**WHAT YOU ARE ASKED TO DO**
Among the entries below, take the line with "left ear: (408, 198)" and the line with "right hip: (620, 421)", and output them and every line between them exactly, with nothing else.

(Data records)
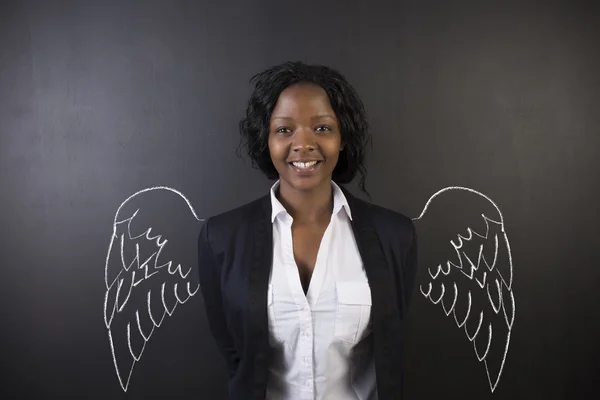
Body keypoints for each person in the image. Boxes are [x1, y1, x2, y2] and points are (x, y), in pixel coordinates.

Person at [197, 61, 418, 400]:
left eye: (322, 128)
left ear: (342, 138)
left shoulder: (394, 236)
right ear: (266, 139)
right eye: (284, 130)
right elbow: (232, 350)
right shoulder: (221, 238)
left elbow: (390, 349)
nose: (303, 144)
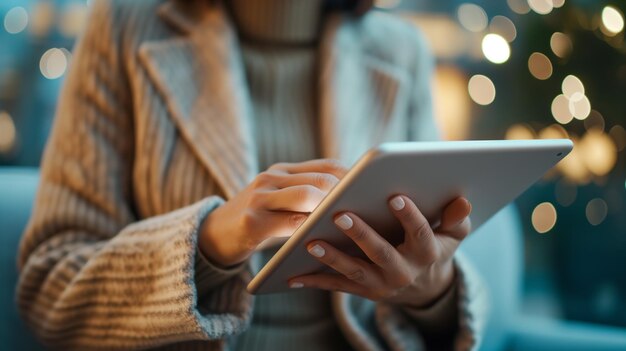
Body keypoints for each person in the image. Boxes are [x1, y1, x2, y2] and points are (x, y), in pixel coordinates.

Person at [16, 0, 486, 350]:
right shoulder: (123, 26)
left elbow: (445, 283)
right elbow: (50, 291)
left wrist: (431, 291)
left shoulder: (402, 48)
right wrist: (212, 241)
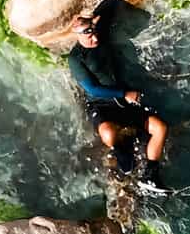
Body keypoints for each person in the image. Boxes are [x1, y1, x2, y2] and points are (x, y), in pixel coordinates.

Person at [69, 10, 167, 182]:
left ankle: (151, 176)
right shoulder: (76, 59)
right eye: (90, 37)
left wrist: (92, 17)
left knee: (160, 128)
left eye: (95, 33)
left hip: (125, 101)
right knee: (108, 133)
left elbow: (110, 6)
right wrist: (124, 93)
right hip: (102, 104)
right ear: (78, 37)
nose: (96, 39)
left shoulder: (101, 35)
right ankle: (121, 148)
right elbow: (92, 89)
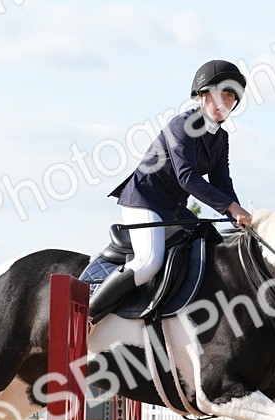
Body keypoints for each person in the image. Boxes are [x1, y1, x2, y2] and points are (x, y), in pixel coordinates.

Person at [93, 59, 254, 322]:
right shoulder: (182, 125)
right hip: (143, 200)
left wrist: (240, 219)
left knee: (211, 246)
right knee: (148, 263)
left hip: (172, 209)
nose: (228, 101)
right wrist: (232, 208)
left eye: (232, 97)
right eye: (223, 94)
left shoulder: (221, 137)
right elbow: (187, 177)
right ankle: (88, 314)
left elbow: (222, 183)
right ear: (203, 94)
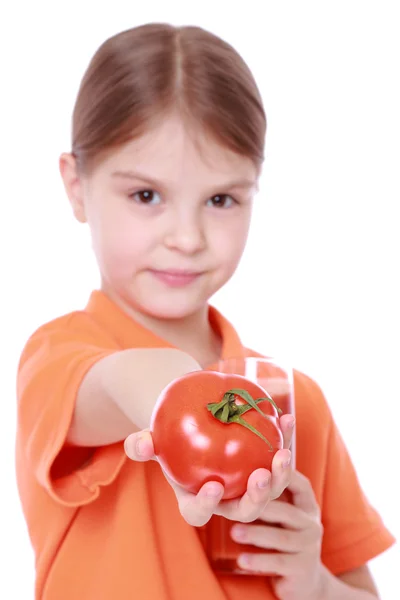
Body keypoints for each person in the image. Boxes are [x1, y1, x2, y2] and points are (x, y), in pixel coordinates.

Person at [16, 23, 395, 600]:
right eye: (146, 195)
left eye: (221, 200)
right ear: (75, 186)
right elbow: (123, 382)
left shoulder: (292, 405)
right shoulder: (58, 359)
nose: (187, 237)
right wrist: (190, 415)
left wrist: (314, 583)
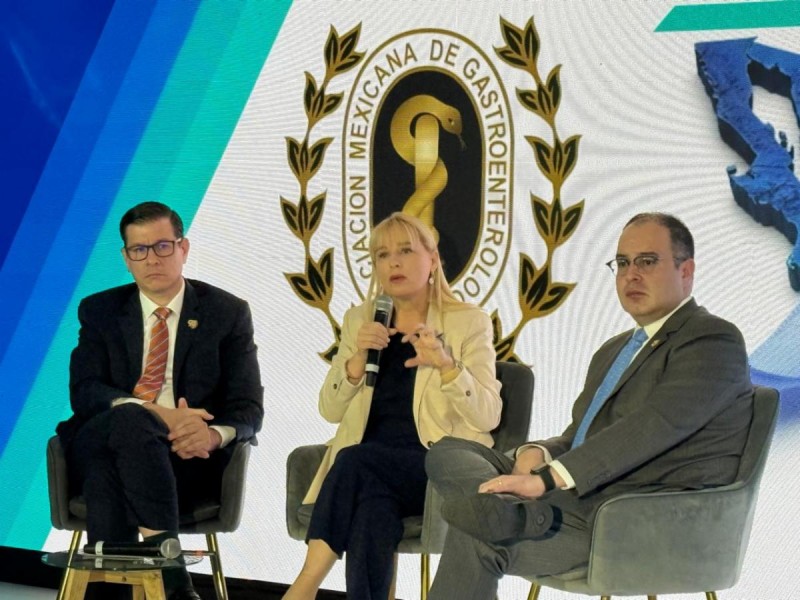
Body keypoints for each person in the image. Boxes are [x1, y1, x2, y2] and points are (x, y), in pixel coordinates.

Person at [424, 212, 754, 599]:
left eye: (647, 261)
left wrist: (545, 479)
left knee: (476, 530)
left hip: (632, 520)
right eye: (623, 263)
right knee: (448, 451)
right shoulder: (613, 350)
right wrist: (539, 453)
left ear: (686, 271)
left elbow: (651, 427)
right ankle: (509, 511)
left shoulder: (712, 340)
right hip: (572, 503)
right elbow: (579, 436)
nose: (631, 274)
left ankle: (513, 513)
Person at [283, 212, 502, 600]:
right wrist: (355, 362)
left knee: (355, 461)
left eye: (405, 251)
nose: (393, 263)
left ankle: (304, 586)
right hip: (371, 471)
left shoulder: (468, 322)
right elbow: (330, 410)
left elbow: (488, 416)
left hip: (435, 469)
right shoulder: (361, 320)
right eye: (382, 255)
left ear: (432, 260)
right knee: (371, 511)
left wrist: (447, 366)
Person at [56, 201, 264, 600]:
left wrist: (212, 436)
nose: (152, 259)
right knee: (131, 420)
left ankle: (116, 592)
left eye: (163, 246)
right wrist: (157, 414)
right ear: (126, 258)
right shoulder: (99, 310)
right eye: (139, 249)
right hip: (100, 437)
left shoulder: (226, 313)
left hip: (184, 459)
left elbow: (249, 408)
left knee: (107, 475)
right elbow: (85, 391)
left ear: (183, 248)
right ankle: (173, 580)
...
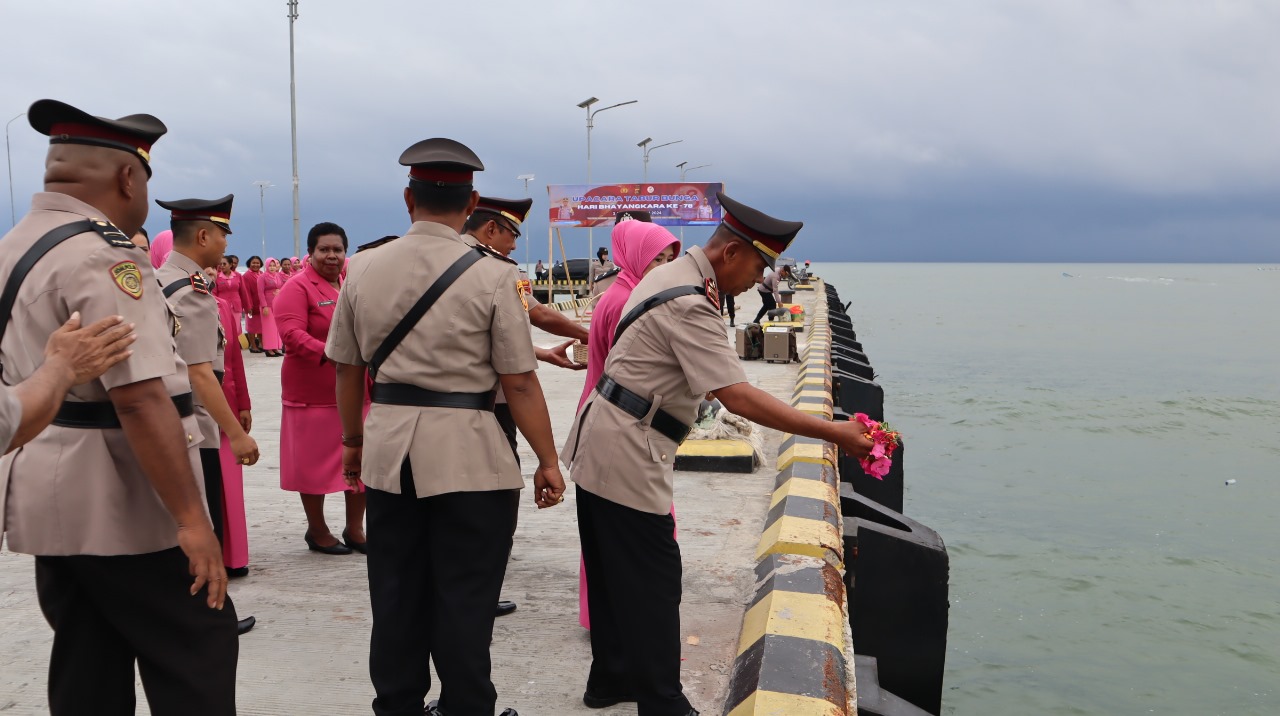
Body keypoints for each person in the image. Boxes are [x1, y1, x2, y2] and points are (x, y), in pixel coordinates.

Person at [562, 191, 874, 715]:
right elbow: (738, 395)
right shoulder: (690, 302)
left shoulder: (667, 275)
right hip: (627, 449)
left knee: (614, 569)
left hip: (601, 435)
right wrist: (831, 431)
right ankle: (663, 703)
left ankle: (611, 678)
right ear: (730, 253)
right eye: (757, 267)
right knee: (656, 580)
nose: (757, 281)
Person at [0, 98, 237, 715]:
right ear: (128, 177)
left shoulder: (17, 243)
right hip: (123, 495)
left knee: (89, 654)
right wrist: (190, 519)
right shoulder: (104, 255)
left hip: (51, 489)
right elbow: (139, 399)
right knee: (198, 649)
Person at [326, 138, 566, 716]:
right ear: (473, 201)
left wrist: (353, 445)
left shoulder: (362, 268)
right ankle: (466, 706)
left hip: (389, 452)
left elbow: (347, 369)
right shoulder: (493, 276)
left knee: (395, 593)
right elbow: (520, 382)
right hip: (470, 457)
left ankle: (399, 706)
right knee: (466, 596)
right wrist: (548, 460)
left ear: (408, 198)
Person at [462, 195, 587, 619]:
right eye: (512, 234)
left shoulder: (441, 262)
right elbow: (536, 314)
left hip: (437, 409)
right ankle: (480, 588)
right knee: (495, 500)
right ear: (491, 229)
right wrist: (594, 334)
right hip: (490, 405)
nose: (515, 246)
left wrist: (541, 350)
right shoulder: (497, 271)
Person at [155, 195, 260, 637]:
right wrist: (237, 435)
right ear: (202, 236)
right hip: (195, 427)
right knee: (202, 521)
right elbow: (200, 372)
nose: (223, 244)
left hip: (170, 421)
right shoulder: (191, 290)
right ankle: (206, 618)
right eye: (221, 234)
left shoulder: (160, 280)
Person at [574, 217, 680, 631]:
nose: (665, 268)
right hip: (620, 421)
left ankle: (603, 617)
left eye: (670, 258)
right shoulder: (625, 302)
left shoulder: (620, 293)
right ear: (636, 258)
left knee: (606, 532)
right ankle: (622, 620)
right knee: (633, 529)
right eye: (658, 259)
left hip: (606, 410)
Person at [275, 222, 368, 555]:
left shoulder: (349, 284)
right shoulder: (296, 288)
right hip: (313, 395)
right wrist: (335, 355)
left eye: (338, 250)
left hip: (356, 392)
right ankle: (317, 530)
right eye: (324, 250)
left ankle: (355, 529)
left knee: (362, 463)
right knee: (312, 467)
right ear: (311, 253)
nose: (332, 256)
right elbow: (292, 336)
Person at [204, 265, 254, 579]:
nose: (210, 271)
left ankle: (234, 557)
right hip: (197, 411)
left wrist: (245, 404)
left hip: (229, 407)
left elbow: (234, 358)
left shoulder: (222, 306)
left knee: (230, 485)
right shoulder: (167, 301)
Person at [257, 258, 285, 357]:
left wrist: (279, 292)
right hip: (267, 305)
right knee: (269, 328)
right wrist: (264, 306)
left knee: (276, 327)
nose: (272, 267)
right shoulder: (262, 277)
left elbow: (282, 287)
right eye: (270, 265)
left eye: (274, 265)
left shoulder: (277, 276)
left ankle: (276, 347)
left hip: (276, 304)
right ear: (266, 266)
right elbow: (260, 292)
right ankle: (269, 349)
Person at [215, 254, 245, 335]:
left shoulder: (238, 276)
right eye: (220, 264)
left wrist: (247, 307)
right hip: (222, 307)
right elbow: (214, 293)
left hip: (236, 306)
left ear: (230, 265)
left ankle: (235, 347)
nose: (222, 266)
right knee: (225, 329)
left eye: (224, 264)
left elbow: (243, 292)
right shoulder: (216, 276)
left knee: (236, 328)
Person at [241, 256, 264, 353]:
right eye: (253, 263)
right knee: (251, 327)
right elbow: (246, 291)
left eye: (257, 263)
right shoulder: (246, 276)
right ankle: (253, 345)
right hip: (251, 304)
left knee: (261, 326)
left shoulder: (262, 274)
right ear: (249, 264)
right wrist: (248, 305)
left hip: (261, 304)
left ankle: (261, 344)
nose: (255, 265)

**ANSWER SECTION**
left ear: (408, 198)
Person at [462, 195, 587, 619]:
right eye: (512, 234)
left shoulder: (441, 262)
right elbow: (536, 314)
left hip: (437, 409)
right ankle: (480, 588)
right knee: (495, 500)
right ear: (491, 229)
right wrist: (594, 334)
right hip: (490, 405)
nose: (515, 246)
left wrist: (541, 350)
right shoulder: (497, 271)
Person at [155, 195, 260, 637]:
right wrist: (237, 435)
right ear: (202, 236)
right hip: (195, 427)
right knee: (202, 521)
right elbow: (200, 372)
nose: (223, 244)
left hip: (170, 421)
right shoulder: (191, 290)
right ankle: (206, 618)
right eye: (221, 234)
left shoulder: (160, 280)
Person at [574, 217, 680, 631]:
nose: (665, 268)
right hip: (620, 421)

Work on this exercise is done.